Officials say the incidents, in which smugglers in rickety boats go up to 100 miles from the coast without basic safety or navigation equipment, show a 'chilling' disregard for safety.

July 16, 2011|By Carlos Lozano, Los Angeles Times
  • People examine a boat used by illegal immigrants who were rescued after it overturned in surf near Crystal Cove State Beach on Tuesday. As security tightens, smugglers are increasingly desperate.
People examine a boat used by illegal immigrants who were rescued after… (Allen J. Schaben / Los Angeles…)

Nine people have been charged in connection with three separate maritime smuggling incidents along the Southern California coast within the last month, federal authorities said Friday.

Among those charged in federal court were four people who were detained after their boat capsized Tuesday as it came ashore at Crystal Cove State Park, near Newport Beach in Orange County, authorities said.

Authorities detained 14 people, all from Mexico, in that incident; another person escaped and remains at large.

Those arrested and charged Wednesday were Ezequial Mendez-Garcia, 37, the vessel's captain; David Moises Valderama-Acuna, 41, an assistant; and Trinidad Valderama-Acuna, 33, the navigator.

Israel Septimo-Rubio, 39, was charged with illegal entry after investigators determined that he was arrested less than two weeks earlier following his arrival in another smuggling boat, authorities said.

All four appeared in federal court in Santa Ana on Wednesday.

"Maritime smuggling poses a significant threat to public safety, and prosecutions like these make it clear that there are serious consequences for those who put themselves and others in harm's way," U.S. Atty. Andre Birotte Jr. said in a prepared statement.

Claude Arnold, special agent in charge for Immigration and Customs Enforcement Homeland Security Investigations in Los Angeles, called such incidents "chilling."

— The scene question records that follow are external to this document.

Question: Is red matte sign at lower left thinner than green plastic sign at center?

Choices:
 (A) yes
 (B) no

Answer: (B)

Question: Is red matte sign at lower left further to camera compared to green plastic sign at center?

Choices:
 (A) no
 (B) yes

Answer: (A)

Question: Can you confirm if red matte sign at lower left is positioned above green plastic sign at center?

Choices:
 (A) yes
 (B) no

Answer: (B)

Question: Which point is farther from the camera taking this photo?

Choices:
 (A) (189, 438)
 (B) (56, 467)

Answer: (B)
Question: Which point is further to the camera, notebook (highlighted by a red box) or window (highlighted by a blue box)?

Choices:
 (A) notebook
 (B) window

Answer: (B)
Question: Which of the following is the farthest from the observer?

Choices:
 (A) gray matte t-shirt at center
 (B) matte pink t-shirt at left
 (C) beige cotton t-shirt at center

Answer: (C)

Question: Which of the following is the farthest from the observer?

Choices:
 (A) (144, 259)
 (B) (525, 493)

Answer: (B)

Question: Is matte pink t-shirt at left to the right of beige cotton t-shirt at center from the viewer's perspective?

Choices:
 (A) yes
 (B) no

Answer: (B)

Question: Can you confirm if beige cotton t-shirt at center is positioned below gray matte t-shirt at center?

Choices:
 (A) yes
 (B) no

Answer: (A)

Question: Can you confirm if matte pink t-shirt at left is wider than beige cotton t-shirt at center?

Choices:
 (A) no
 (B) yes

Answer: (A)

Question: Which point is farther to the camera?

"The smugglers are putting unsuspecting people into rickety, overloaded fishing boats and transporting them up to 100 miles out to sea in the dead of night, often without even basic safety or navigation equipment," Arnold said in a statement.

This week's incident came two days after 15 immigrants from Mexico were rescued from Santa Cruz Island, where they had been abandoned by a smuggler, authorities said.

One of the rescued, Fernando Ivan Torres-Quinonez, has been charged with human smuggling. According to the case affidavit, he was to receive $100 for each immigrant he helped smuggle into the U.S.

Meanwhile, federal authorities have charged four people suspected of smuggling about 500 pounds of marijuana after their pleasure boat was stopped by agents June 9 off the coast of Dana Point. All of the men are Mexican nationals.